Step-by-step solution:
Given expression:
\[
\boxed{
\|X + \xi l_2\|_2 \leq \left( \mathbb{E} \left[ \|X + \xi l_2\|_2^2 \right] \right)^{1/2}
}
\]
which is the Jensen’s inequality applied to the norm (since the square root is a concave function).

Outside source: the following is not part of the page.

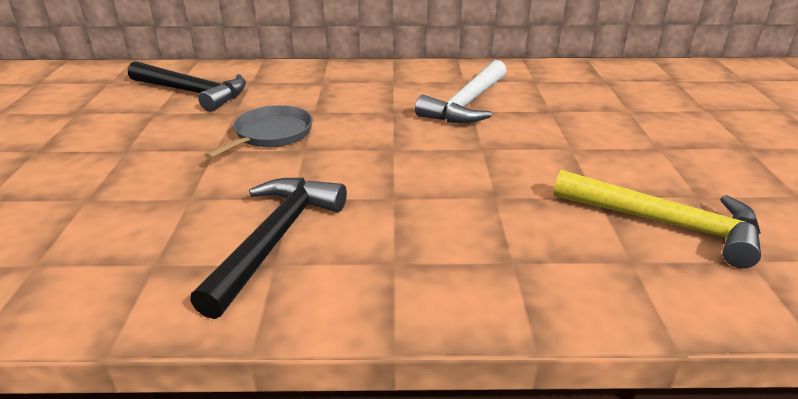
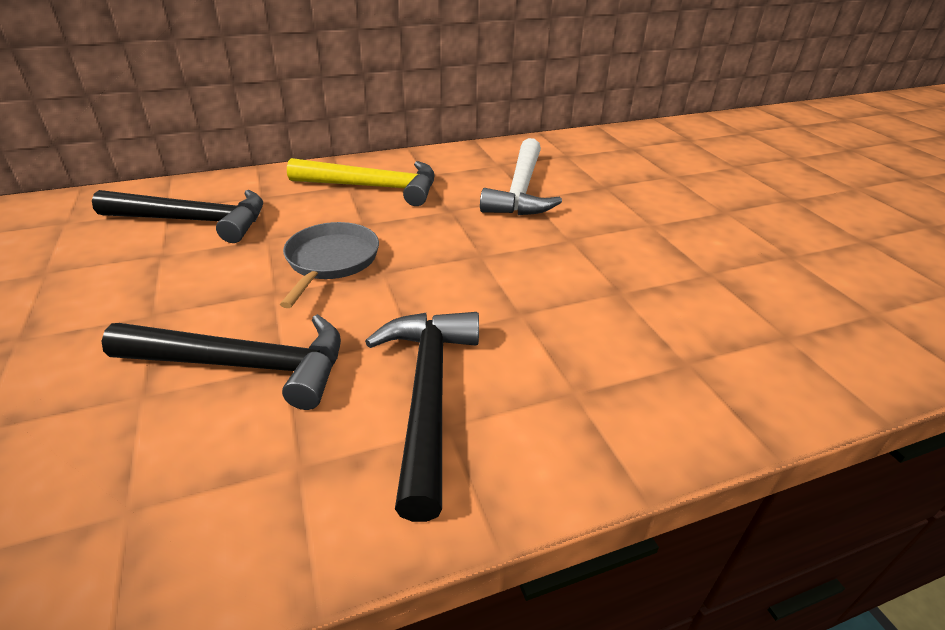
camera: 20 degrees left, 5 degrees up
yellow hammer [554,170,761,268] -> yellow hammer moved to [287,158,435,206]
none -> black hammer [101,314,341,410]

The derivation proceeds as follows:
- Express the expectation of the squared norm:
\[
\left( \mathbb{E} \left[ \|X + \xi l_2\|_2^2 \right] \right)^{1/2}
\]
- Use the properties of expectation and trace:
\[
= \left( \operatorname{Tr} \left( \mathbb{E} \left[ (X + \xi l_2)(X + \xi l_2)^T \right] \right) \right)^{1/2}
\]
- Expand the expectation:
\[
= \left( \operatorname{Tr} \left( \mathbb{E}[X X^T] + 2 \mathbb{E}[X \xi l_2^T] + \mathbb{E}[\xi^2 l_2 l_2^T] \right) \right)^{1/2}
\]
Assuming \(X\) and \(\xi\) are independent, and \(\mathbb{E}[\xi] = 0\), the cross term vanishes:
\[
= \left( \operatorname{Tr} \left( \mathbb{E}[X X^T] + \mathbb{E}[\xi^2] l_2 l_2^T \right) \right)^{1/2}
\]
- Express the trace in terms of variances and eigenvalues:
The trace of the covariance matrix of \(X\), denoted as \(\sigma_X^2\), is the sum of the eigenvalues:
\[
= \left( \sum_{i=1}^n \lambda_i + \mathbb{E}[\xi^2] \|l_2\|_2^2 \right)^{1/2}
\]
Assuming \(\|l_2\|_2^2 = 1\):
\[
= \left( \sum_{i=1}^n \lambda_i + \mathbb{E}[\xi^2] \right)^{1/2}
\]
- Bounding the sum of eigenvalues:
Using the maximum eigenvalue \(\sigma_{\max}^2\):
\[
\leq \left( n \sigma_{\max}^2 + \mathbb{E}[\xi^2] \right)^{1/2}
\]
- Final inequality:
\[
\leq \sqrt{n} \sigma_{\max} + \sqrt{\mathbb{E}[\xi^2]}
\]
Summary:
The derivation bounds the expected norm of a random vector \(X + \xi l_2\) by the sum of the square roots of the maximum eigenvalue scaled by the dimension and the variance of \(\xi\).
Answer:
The key inequality derived is:
\[
\|X + \xi l_2\|_2 \leq \sqrt{\sum_{i=1}^n \sigma_i^2 + \mathbb{E}[\xi^2]} \leq \sqrt{n} \sigma_{\max} + \sqrt{\mathbb{E}[\xi^2]}
\]
which bounds the norm in terms of eigenvalues and variance.
Note: The original image appears to be a derivation involving matrix trace, eigenvalues, and variance bounds, leading to a probabilistic bound on the norm.